Allan Krupa to jedynie dziecko Edyty Górniak. Nastolatek jest jej oczkiem w głowie, tym bardziej, że od wielu lat wychowuje się bez ojca. Dariusz Krupa od dwóch lat jest na wolności po spowodowaniu śmiertelnego wypadku, jednak nie utrzymuje kontaktu z synem. Allan musiał w życiu mierzyć się również z innymi przeciwnościami losu, jednak po spotkaniu na swojej drodze odpowiedniego człowieka, oraz silnej determinacji i wsparciu mamy udało mu się wyjść na prostą i uniknąć poważnej choroby.
Allan Krupa miał dużo szczęścia, wygrał z cukrzycą
Edyta Górniak wspiera Allana na każdym polu.

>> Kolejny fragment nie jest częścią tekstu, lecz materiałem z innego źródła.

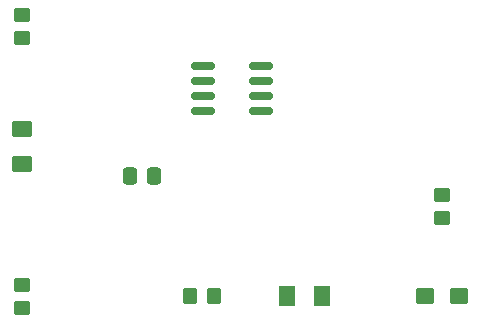
<source format=gbr>
%TF.GenerationSoftware,KiCad,Pcbnew,(6.0.10-0)*%
%TF.CreationDate,2023-02-17T09:30:26-08:00*%
%TF.ProjectId,Exercise 2,45786572-6369-4736-9520-322e6b696361,rev?*%
%TF.SameCoordinates,Original*%
%TF.FileFunction,Paste,Top*%
%TF.FilePolarity,Positive*%
%FSLAX46Y46*%
G04 Gerber Fmt 4.6, Leading zero omitted, Abs format (unit mm)*
G04 Created by KiCad (PCBNEW (6.0.10-0)) date 2023-02-17 09:30:26*
%MOMM*%
%LPD*%
G01*
G04 APERTURE LIST*
G04 Aperture macros list*
%AMRoundRect*
0 Rectangle with rounded corners*
0 $1 Rounding radius*
0 $2 $3 $4 $5 $6 $7 $8 $9 X,Y pos of 4 corners*
0 Add a 4 corners polygon primitive as box body*
4,1,4,$2,$3,$4,$5,$6,$7,$8,$9,$2,$3,0*
0 Add four circle primitives for the rounded corners*
1,1,$1+$1,$2,$3*
1,1,$1+$1,$4,$5*
1,1,$1+$1,$6,$7*
1,1,$1+$1,$8,$9*
0 Add four rect primitives between the rounded corners*
20,1,$1+$1,$2,$3,$4,$5,0*
20,1,$1+$1,$4,$5,$6,$7,0*
20,1,$1+$1,$6,$7,$8,$9,0*
20,1,$1+$1,$8,$9,$2,$3,0*%
G04 Aperture macros list end*
%ADD10RoundRect,0.250000X-0.450000X0.350000X-0.450000X-0.350000X0.450000X-0.350000X0.450000X0.350000X0*%
%ADD11RoundRect,0.250001X0.624999X-0.462499X0.624999X0.462499X-0.624999X0.462499X-0.624999X-0.462499X0*%
%ADD12RoundRect,0.250000X0.450000X-0.350000X0.450000X0.350000X-0.450000X0.350000X-0.450000X-0.350000X0*%
%ADD13RoundRect,0.250000X-0.350000X-0.450000X0.350000X-0.450000X0.350000X0.450000X-0.350000X0.450000X0*%
%ADD14RoundRect,0.250001X0.462499X0.624999X-0.462499X0.624999X-0.462499X-0.624999X0.462499X-0.624999X0*%
%ADD15RoundRect,0.150000X0.825000X0.150000X-0.825000X0.150000X-0.825000X-0.150000X0.825000X-0.150000X0*%
%ADD16RoundRect,0.250000X0.537500X0.425000X-0.537500X0.425000X-0.537500X-0.425000X0.537500X-0.425000X0*%
%ADD17RoundRect,0.250000X-0.337500X-0.475000X0.337500X-0.475000X0.337500X0.475000X-0.337500X0.475000X0*%
G04 APERTURE END LIST*
D10*
%TO.C,R3*%
X132080000Y-75200000D03*
X132080000Y-77200000D03*
%TD*%
D11*
%TO.C,D1*%
X132080000Y-64987500D03*
X132080000Y-62012500D03*
%TD*%
D12*
%TO.C,R1*%
X132080000Y-54340000D03*
X132080000Y-52340000D03*
%TD*%
D13*
%TO.C,R4*%
X146320000Y-76200000D03*
X148320000Y-76200000D03*
%TD*%
D14*
%TO.C,D2*%
X157480000Y-76200000D03*
X154505000Y-76200000D03*
%TD*%
D15*
%TO.C,U1*%
X152365000Y-60545000D03*
X152365000Y-59275000D03*
X152365000Y-58005000D03*
X152365000Y-56735000D03*
X147415000Y-56735000D03*
X147415000Y-58005000D03*
X147415000Y-59275000D03*
X147415000Y-60545000D03*
%TD*%
D16*
%TO.C,C1*%
X169077500Y-76200000D03*
X166202500Y-76200000D03*
%TD*%
D17*
%TO.C,C2*%
X141202500Y-66040000D03*
X143277500Y-66040000D03*
%TD*%
D12*
%TO.C,R2*%
X167640000Y-69580000D03*
X167640000Y-67580000D03*
%TD*%
M02*

</source>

Opłaciła synowi produkcję jego pierwszego teledysku do piosenki Lambada, która spotkała się z pozytywnym odbiorem słuchaczy, promuje jego twórczość w swoich mediach społecznościowych, a także, jak nikt, pilnuje jego dobrego stanu zdrowia. Kiedy Allan zaczął przybierać na wadze, natychmiast zabrała go do specjalisty, który zajął się jego zdrowiem. Stan był poważny - chłopak otarł się o cukrzycę. Nowy styl życia i wyrobienie odpowiednich nawyków żywieniowych wystarczyły, aby nastolatek wrócił do pełnego zdrowia.
Trener wyciągnął z poważnych tarapatów mojego syna, który miał początki cukrzycy. Widziałam więc na własne oczy efekty jego wiedzy i starań - wyjaśniła Edyta w rozmowie z "Party".
Piosenkarka nie ukrywała, że również skorzystała z wiedzy "cudotwórcy".
Zwróciłam się do niego o pomoc. Odzyskałam siebie – zdrową i lekką. Nie wiem nawet, ile kilogramów straciłam, ale czuję się bardzo dobrze - zdradziła wokalistka.
Dymny z siebie trener personalny, również zabrał głos w sprawie pracy, którą wykonał na korzyść młodego rapera: "Twardy zawodnik - zrobił kawał dobrej roboty. Pożegnaliśmy piętnaście kilogramów" - napisał na Instagramie.